Figure II.3 – Model of error
There are many methods to fuse information from different sensors : Maximum Likelihood Estimation [Nagatani et. al], Kalman Filter [Hakyoung et. Al.], Neural Network [Colla et. Al.] are common techniques. [Moshe et. Al.] present a review of these techniques.
The sensors used for additional inputs can be grouped in two categories, depending on if they get information relative to an internal frame of reference (Proprioceptive sensors) or relative to the robot itself (Exteroceptive sensors) :
Examples of proprioceptive sensors
- GPS
- Accelerometer
- Gyroscope
- Inclinometer
- Compass
Examples of exteroceptive sensors
- Range Finders (Infrared, Laser)
- Radar (US, Radio waves)
- Camera (Stereo Vision, Optical flow)
Information from the wheel encoders can also be fused with higher level information e.g. Landmarks, Beacons, or Maps. This kind of information is generally a rough estimate of the location; these methods are thus rather a way to “recalibrate” odometry at known places [Palamas et. Al.] in order to reset the accumulated drift.

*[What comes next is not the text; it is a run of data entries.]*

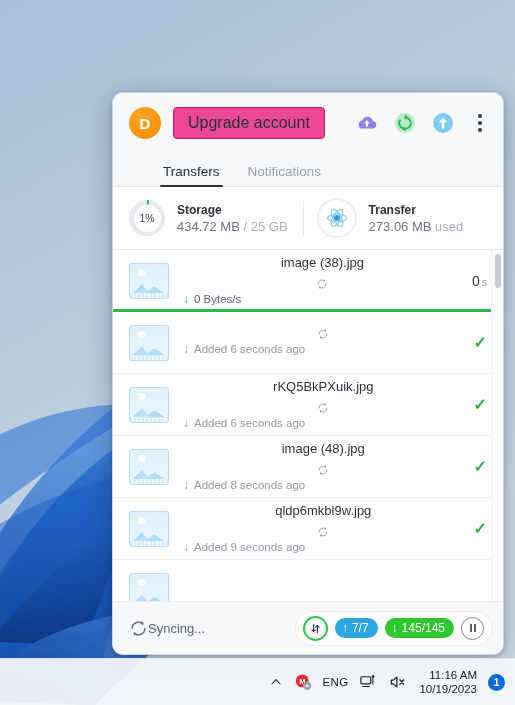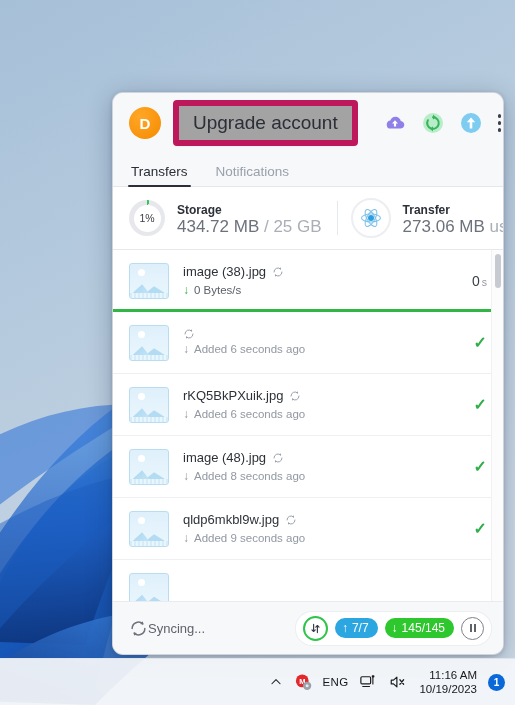--- a/index.html
+++ b/index.html
@@ -31,72 +31,72 @@
     overflow:hidden;display:flex;flex-direction:column;
     border:1px solid rgba(150,160,175,.45);
   }
   
   .hdr{height:60px;flex:none;background:#f7f8fa;display:flex;align-items:center;
        padding:0 13px 0 16px;gap:12px;}
   .avatar{width:32px;height:32px;border-radius:50%;background:#f79009;
     background:radial-gradient(circle at 35% 30%,#ffa726,#f58a00);
     color:#fff;display:flex;align-items:center;justify-content:center;
     font-size:15px;font-weight:600;flex:none;cursor:pointer;}
-  .upgrade{background:#a3a3a3;border:6px solid #be185d;border-radius:4px;
-    padding:6px 14px;font-size:19px;color:#2b2f36;cursor:pointer;white-space:nowrap;
+  .upgrade{background:#ec4899;border:1px solid #be185d;border-radius:4px;
+    padding:6px 14px;font-size:16px;color:#2b2f36;cursor:pointer;white-space:nowrap;
     box-shadow:0 1px 1px rgba(0,0,0,.03);}
   .hdr-spacer{flex:1;}
   .hicon{width:26px;height:26px;flex:none;cursor:pointer;display:flex;
     align-items:center;justify-content:center;}
   .dots{width:20px;height:26px;display:flex;flex-direction:column;align-items:center;
     justify-content:center;gap:3.5px;cursor:pointer;margin-left:2px;}
   .dots i{width:3.4px;height:3.4px;border-radius:50%;background:#3d424a;display:block;}
 
   
   .tabs{height:33px;flex:none;background:#f7f8fa;display:flex;align-items:flex-end;
     padding:0 0 0 18px;gap:28px;border-bottom:1px solid #e3e6ea;}
   .tab{font-size:13.5px;padding-bottom:7px;cursor:pointer;color:#9aa1ab;position:relative;}
-  .tab.active{color:#2a2e35;}
+  .tab.active{color:#2a2e35;margin-left:32px;}
   .tab.active:after{content:"";position:absolute;left:-3px;right:-3px;bottom:-1px;
     height:2.5px;background:#2b3038;border-radius:1px;}
 
   
   .quota{height:62px;flex:none;display:flex;align-items:center;background:#fff;
     border-bottom:1px solid #e6e8ec;padding:0 10px 0 16px;}
   .qblock{display:flex;align-items:center;gap:12px;}
   .ring{width:36px;height:36px;border-radius:50%;flex:none;position:relative;
     background:conic-gradient(#36c35f 0deg 6deg, #e6e8ec 6deg 360deg);
     display:flex;align-items:center;justify-content:center;}
   .ring:before{content:"";position:absolute;inset:4.5px;background:#fff;border-radius:50%;}
   .ring span{position:relative;font-size:10.5px;color:#3b4048;}
   .atom{width:36px;height:36px;border-radius:50%;flex:none;border:2px solid #eceef1;
     display:flex;align-items:center;justify-content:center;}
   .qlabel{font-size:12px;font-weight:bold;color:#2c3views;color:#2c3038;line-height:16px;}
-  .qval{font-size:17px;color:#6c727c;line-height:17px;white-space:nowrap;}
+  .qval{font-size:13px;color:#6c727c;line-height:17px;white-space:nowrap;}
   .qval .muted{color:#a9aeb7;}
   .qdiv{width:1px;height:34px;background:#e6e8ec;margin:0 13px 0 15px;flex:none;}
 
   
   .list{flex:1;position:relative;overflow:hidden;background:#fff;}
   .row{height:62px;display:flex;align-items:center;padding:0 16px 0 16px;
     border-bottom:1px solid #edeff2;position:relative;box-sizing:border-box;cursor:default;}
   .thumb{width:38px;height:34px;flex:none;border:1px solid #b8ddf2;border-radius:3px;
     background:linear-gradient(#dff0fb,#eaf6fd);position:relative;overflow:hidden;margin-right:14px;}
   .thumb .sun{position:absolute;left:8px;top:5px;width:7px;height:7px;border-radius:50%;background:#fff;}
   .thumb .hill{position:absolute;left:-2px;bottom:0;width:44px;height:18px;
     background:linear-gradient(135deg,#9fd2ef 0%,#cbe8f8 70%);
     clip-path:polygon(0 100%,32% 26%,56% 100%,0 100%);}
   .thumb .hill2{position:absolute;right:-4px;bottom:0;width:32px;height:14px;
     background:#b6deF3;background:#b3dcf2;
     clip-path:polygon(0 100%,44% 20%,100% 100%,0 100%);}
   .thumb .strip{position:absolute;left:0;right:0;bottom:0;height:5px;
     background:repeating-linear-gradient(90deg,#d6ecf9 0 2px,#eaf6fd 2px 4px);}
   .rinfo{flex:1;min-width:0;}
   .fname{font-size:13px;color:#2e3238;display:flex;align-items:center;gap:6px;
-    white-space:nowrap;overflow:hidden;text-overflow:ellipsis;line-height:18px;}
+    white-space:nowrap;overflow:hidden;text-overflow:ellipsis;line-height:18px;flex-direction:column;}
   .fsub{font-size:11.5px;color:#9298a2;display:flex;align-items:center;gap:5px;
     line-height:17px;margin-top:1px;}
   .fsub.act{color:#5b6068;}
   .arrow-dn{font-size:12px;line-height:1;}
   .arrow-dn.green{color:#32b34a;font-weight:bold;}
   .arrow-dn.gray{color:#9298a2;font-weight:bold;}
   .rright{flex:none;padding-left:10px;display:flex;align-items:center;}
   .eta{font-size:14px;color:#3a3f47;}
   .eta small{font-size:10.5px;color:#9298a2;margin-left:2px;}
   .check{color:#2fae4a;font-size:16px;line-height:1;font-weight:bold;}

5. What is different in the presented approach ?
First, the presented approach doesn’t use any mechanical model of the robot or of the error. Instead. the systematic and non-systematic errors are modelled by the neural network during learning.
Second, it also differs in the way additional sensory data is handled. Other methods (see section II.4) first calculate separately odometry information from different sensors. Those different estimations are then combined using some method (see Figure II.4). In this thesis, both calculation of odometry and fusion are performed at the same time in the neural network (Figure II.5).

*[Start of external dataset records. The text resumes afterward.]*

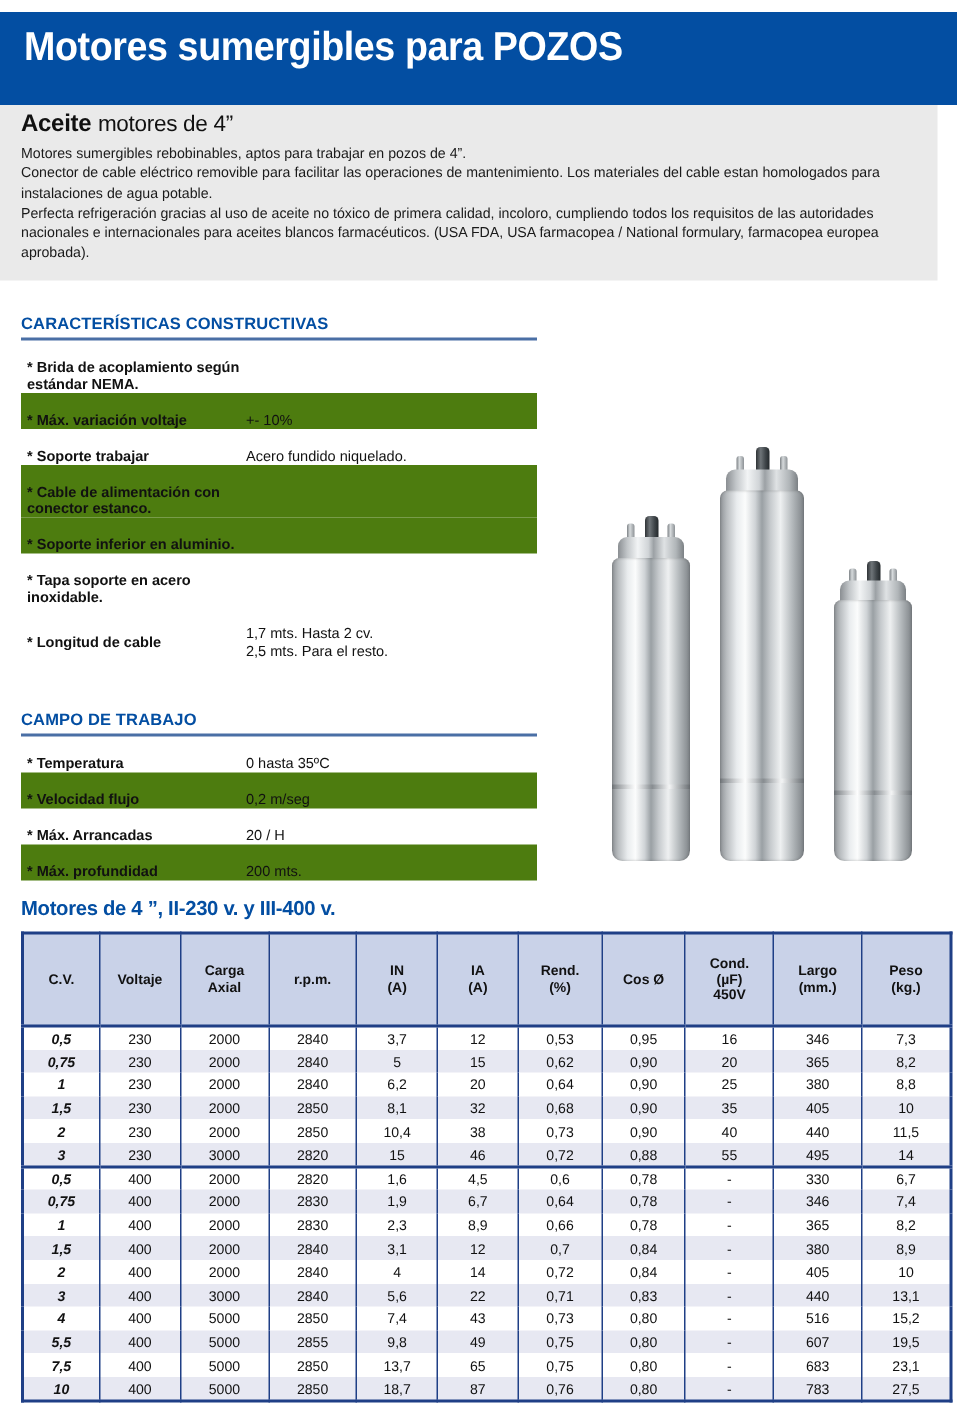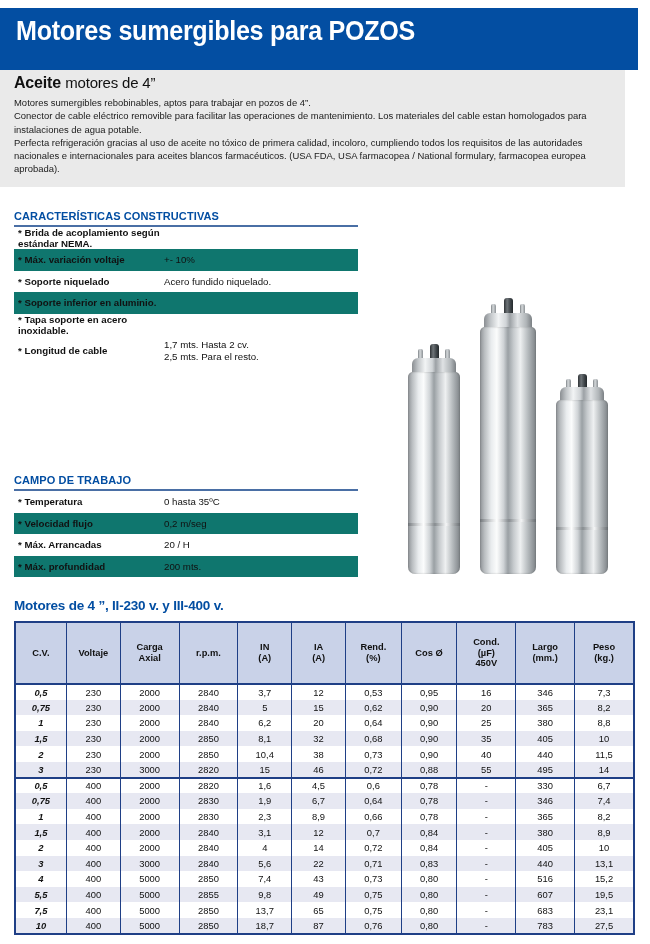--- a/index.html
+++ b/index.html
@@ -50,24 +50,24 @@
 
   
   .section { position: absolute; left: 14px; }
   .section-title {
     font-size: 11px; font-weight: bold; color: #034EA2;
     letter-spacing: 0.1px; padding-bottom: 3px;
   }
   .section-rule { height: 2px; background: #4A6FA5; width: 100%; }
   .spec-table { width: 100%; border-collapse: collapse; }
   .spec-row { height: 21.5px; }
-  .spec-row.alt { background: #0f766e; }
+  .spec-row.alt { background: #4d7c0f; }
   .spec-row td {
     font-size: 9.7px; font-weight: bold; color: #111;
-    vertical-align: middle; padding: 0 0 0 4px;
+    vertical-align: middle; padding: 13px 0 0 4px;
   }
   .spec-row td.val {
     font-weight: normal; padding-left: 0;
   }
   .spec-row.tall { height: 31px; }
   .spec-row.tall td { line-height: 11.8px; }
 
   #sec-constructivas { top: 210px; width: 344px; }
   #sec-trabajo { top: 474px; width: 344px; }
 
@@ -161,22 +161,26 @@
       <tbody id="constructivas-body">
           <tr class="spec-row">
             <td style="width: 150px;">* Brida de acoplamiento según estándar NEMA.</td>
             <td class="val"></td>
           </tr>
           <tr class="spec-row alt">
             <td style="width: 150px;">* Máx. variación voltaje</td>
             <td class="val">+- 10%</td>
           </tr>
           <tr class="spec-row">
-            <td style="width: 150px;">* Soporte niquelado</td>
+            <td style="width: 150px;">* Soporte trabajar</td>
             <td class="val">Acero fundido niquelado.</td>
+          </tr>
+          <tr class="spec-row alt">
+            <td style="width: 150px;">* Cable de alimentación con conector estanco.</td>
+            <td class="val"></td>
           </tr>
           <tr class="spec-row alt">
             <td style="width: 150px;">* Soporte inferior en aluminio.</td>
             <td class="val"></td>
           </tr>
           <tr class="spec-row">
             <td style="width: 150px;">* Tapa soporte en acero inoxidable.</td>
             <td class="val"></td>
           </tr>
           <tr class="spec-row tall">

Figure II.4 – Odometry calculation is done before fusion
Figure II.5 – Odometry calculation and fusion are done at the same time
III. Experimental set up
1. The robot
Figure III.1 - The Khepera robot
For all experiments, a Khepera robot was used. It is a two-wheeled robot endowed with all the necessary sensors to achieve navigation. For my purpose, only the shaft encoders are used. The first idea was to use the Vision Turret (a simple camera mounted on top of the Khepera) in combination with the shaft encoders but this idea was abandoned after some time (see VIII.1)). The robot is connected to a PC via a serial connection, which allows reading the sensors values and send the navigation commands at the rate of 30 Hz (This rate becomes only 13 Hz when the Vision Turret is used).
2. Software
All the software parts are implemented with MATLAB. The programming language is easy to work with and a number of powerful tools are available, such as :
· Neural network toolbox
· Image processing toolbox
· A Khepera simulator : Kiks ([Nilsson, 2001])

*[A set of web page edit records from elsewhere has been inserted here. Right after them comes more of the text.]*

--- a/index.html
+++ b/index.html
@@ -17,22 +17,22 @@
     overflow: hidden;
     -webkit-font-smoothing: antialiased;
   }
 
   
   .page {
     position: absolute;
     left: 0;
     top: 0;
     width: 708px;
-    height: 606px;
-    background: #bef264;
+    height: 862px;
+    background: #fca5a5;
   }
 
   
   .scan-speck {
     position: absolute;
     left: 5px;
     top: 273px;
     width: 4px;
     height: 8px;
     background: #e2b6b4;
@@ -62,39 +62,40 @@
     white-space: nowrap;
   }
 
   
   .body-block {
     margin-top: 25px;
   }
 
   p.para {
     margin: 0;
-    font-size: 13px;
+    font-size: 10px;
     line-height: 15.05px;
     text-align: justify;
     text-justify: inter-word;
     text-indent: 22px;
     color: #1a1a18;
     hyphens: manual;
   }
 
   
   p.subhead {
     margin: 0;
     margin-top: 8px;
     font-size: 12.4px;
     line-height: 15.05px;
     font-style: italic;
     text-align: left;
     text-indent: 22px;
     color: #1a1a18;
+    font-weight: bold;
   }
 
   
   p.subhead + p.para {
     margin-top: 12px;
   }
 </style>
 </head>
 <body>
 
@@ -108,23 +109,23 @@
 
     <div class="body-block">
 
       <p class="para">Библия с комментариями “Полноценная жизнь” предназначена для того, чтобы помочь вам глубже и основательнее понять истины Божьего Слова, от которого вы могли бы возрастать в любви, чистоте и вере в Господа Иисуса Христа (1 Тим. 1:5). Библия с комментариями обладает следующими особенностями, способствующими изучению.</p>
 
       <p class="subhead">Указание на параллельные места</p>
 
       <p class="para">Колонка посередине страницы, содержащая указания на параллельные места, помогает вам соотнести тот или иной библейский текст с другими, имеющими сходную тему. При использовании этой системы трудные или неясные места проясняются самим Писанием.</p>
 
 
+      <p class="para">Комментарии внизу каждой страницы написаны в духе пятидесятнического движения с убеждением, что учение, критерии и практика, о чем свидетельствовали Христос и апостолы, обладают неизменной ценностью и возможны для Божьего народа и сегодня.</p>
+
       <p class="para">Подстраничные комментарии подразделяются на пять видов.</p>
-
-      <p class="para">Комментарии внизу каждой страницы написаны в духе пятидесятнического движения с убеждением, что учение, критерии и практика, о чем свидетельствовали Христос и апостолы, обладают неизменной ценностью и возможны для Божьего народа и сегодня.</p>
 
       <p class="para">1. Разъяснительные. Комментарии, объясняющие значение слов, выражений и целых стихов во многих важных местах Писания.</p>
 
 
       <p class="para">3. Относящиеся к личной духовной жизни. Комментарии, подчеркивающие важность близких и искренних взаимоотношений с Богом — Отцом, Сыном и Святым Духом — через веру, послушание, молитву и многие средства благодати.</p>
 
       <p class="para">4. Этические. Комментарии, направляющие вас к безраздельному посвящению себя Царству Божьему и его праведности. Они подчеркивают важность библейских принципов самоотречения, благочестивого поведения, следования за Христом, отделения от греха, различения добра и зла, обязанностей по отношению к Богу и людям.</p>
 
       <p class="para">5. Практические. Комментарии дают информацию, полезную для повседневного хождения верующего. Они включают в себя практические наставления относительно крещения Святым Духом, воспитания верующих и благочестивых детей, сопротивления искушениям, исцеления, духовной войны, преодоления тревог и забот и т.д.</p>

These tools motivated the choice of MATLAB as developing platform, because they cover exactly the needs for this thesis. Implementing a neural network and its learning algorithms in C language is not simple, but MATLAB do it in one line of code. A Khepera simulator isn’t a real Khepera, but it enables to save time in many cases. Having those tools gathered in the same software fairly simplifies the implementation.
3. The arena
Figure III.2 – The arena
The Khepera moves in a 50 x 80 cm arena. The walls are covered with black and white stripes in order to enable a good quality of the pictures taken by the camera. This arena provides also a flat floor suitable for the Khepera’s small wheels (The Khepera is definitively an indoor robot).